8. No matter what you have done, I always want you to tell me the truth.
You might confide in your pastor about the situation too.
Wish I had time for more, I've gotta run!
Lauri - posted on 11/04/2008
Sounds like you feel in your gut that he had an active roll in this incident. Go with it. Kids make bad choices, that doesn't mean they're bad people. But if the choices are so bad that you cannot accept it, then they may get the message that if you weren't in denial about it you wouldn't love them anymore. Or "if she knew the truth she'd stop loving me". You don't have to prove to him that he did do it, when he denies it you can simply tell him that you don't believe him and he will be held accountable for his actions. If, on the off chance, he didn't do it: he will experience you loving him even though you believe he did do it.
I like the suggestion of going to the firestation.
Kimberly - posted on 11/04/2008
I think deep down you know your son helped to start the fire and until you can admit to yourself that he did you won't be able to help him. He needs to know that even though what he did was extremely wrong and that he could have killed someone that you stilll love him. It is very important for him to understand that his actions could have caused an even more serious outcome. Next you need to get him a therapist. Kids at this age tend to open up more to complete strangers than their own parents. It will take a fine line between strong disipline and an loving touch. Good luck to you and your son.
Denilia - posted on 11/04/2008
hi my name is denilia and i to have a 13 year old boy who was very interested in fire, how ever we discovered it before anything to bad happened. What i did was make an appointment with the fire chief of our local department and had him tell jake in no uncertian terms just what the reprocutions of an accidental fire would have on the rest of his life. This seems to have worked to help him because we haven't had any issues since. Good luck I know how lonely it feels.

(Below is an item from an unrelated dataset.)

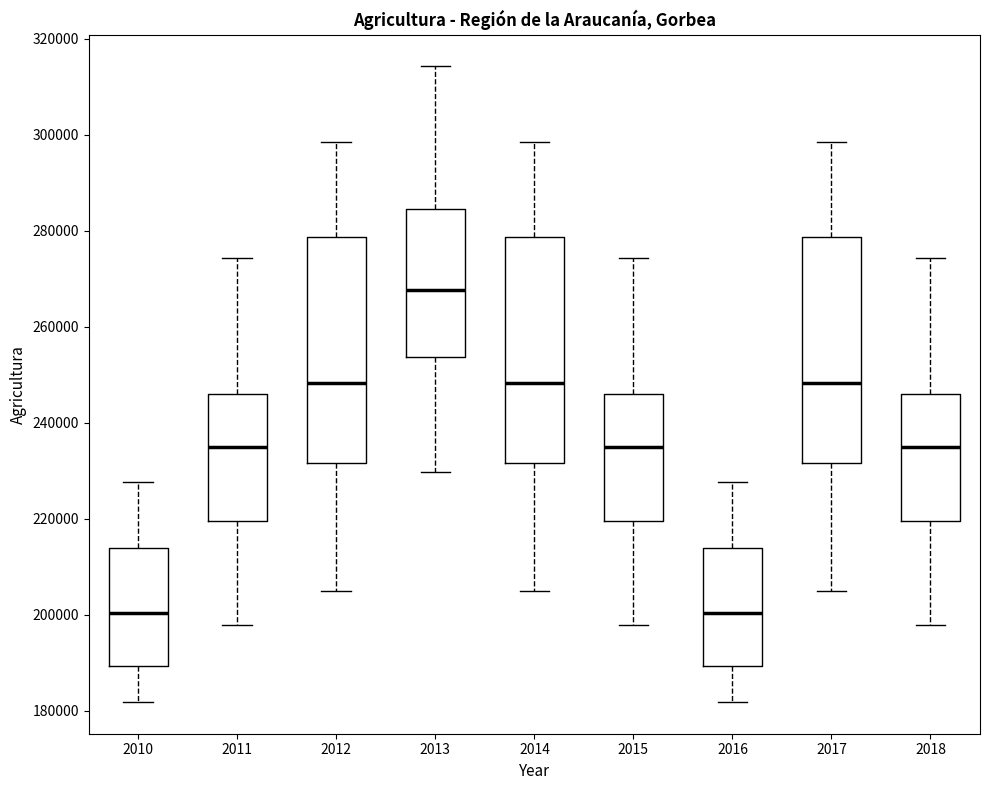

Where does the lower whisker of the box at x = 2010 end on the y-axis? The values are not printed on the chart, so give them approximately, as read against the axis.

182000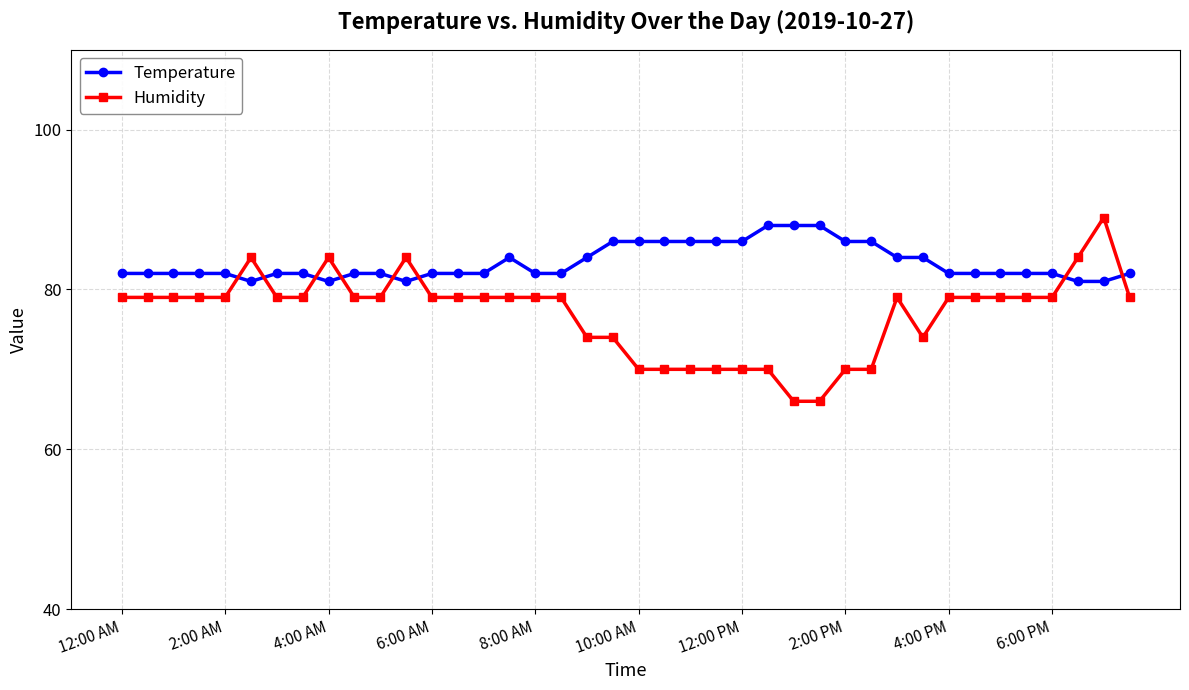

Reading left to right, extract all data points from this chart.

Temperature: 82	82	82	82	82	81	82	82	81	82	82	81	82	82	82	84	82	82	84	86	86	86	86	86	86	88	88	88	86	86	84	84	82	82	82	82	82	81	81	82
Humidity: 79	79	79	79	79	84	79	79	84	79	79	84	79	79	79	79	79	79	74	74	70	70	70	70	70	70	66	66	70	70	79	74	79	79	79	79	79	84	89	79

Robbie - posted on 11/04/2008
Oh my! My heart really goes out to you! I have a 13 yr old daughter who is in the 7th grade and she jumped off track recently too. She began seeing a counselor this last spring because we were having problems with feedback from her. Anytime we asked what was wrong or how we could help, she would just clam up. She honestly had no idea how to tell us what she was going through. Sounds odd but it all added up to an anxiety disorder. She has gotten so much help understanding herself and how to speak up for herself in such a short amount of time. We did recently begin her on a very low dose medication to help with her anxiety which has helped somewhat. It helps her stay focused when before she would get so nervous that she couldn't speak. I don't know if any of this information has helped you. Above all, don't blame yourself. Most kids know right from wrong but sometimes take the wrong path for a time. Good luck!